As the series goes on we learn of a secret group called Section 31, a cadre of humans actively living outside the Federation and committing black ops so the Federation doesn’t have to.  They’re tacitly approved by the Federation for their utility and they end up pretty much winning the war for everyone when they develop a deadly virus that afflicts the Dominion’s Founders.  These guys play a major role in shaping the show’s ultimate critique of the Federation as it’s filtered through the Dominion War and, most creepily, the way the Dominion actually won in the end. 

Even though the series ended with the Dominion forced to withdraw from the Alpha Quadrant their victory ends up a cultural one in that the war has left Star Fleet and the Federation forever changed.  The only way they could find to win was to sacrifice their identity, sacrifice the ideals that made them what they are.  To defeat an enemy so much more powerful than itself the Federation and Star Fleet gave up its idealized vision of Utopia, embracing a pragmatic realism that accepted biological weapons, political assassination, and total war as just the price of existence. 

What was an organization of peace has become an extremely militarized force, a whole new generation of cadets have come up now viewing Star Fleet as a military service you enlist in to fight the good fight.  That’s why the Dominion are the greatest foes the Federation ever faced and why they make such a perfect inversion of the Federation, because even though they didn’t conquer they did colonize; they made the Federation more like the Dominion. 

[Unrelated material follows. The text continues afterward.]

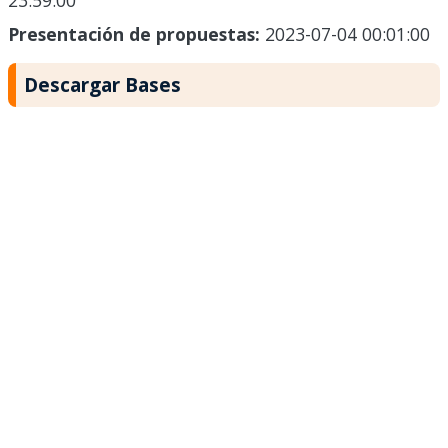
23:59:00
Presentación de propuestas:
2023-07-04 00:01:00
Descargar Bases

All throughout the series, Deep Space 9 posited the idea that the Federation, though predominately benevolent, was still a nation that enforced its own ideals and agenda, usually through the method of soft powers.  It was a reoccurring and well made argument about the way the Federation finds way to subtly chip away at established and ancient cultures with a friendly face and a helpful attitude till, bit by bit, everyone’s society reflects the Federation.  

The Dominion is that same threat done back upon the Federation a thousand fold.  They’re an insidious force that assimilates people with every compromise and every rationalization, slowly twisting even the purest morality into something ugly until you start to wonder how pure and good the morality of the Federation ever really was.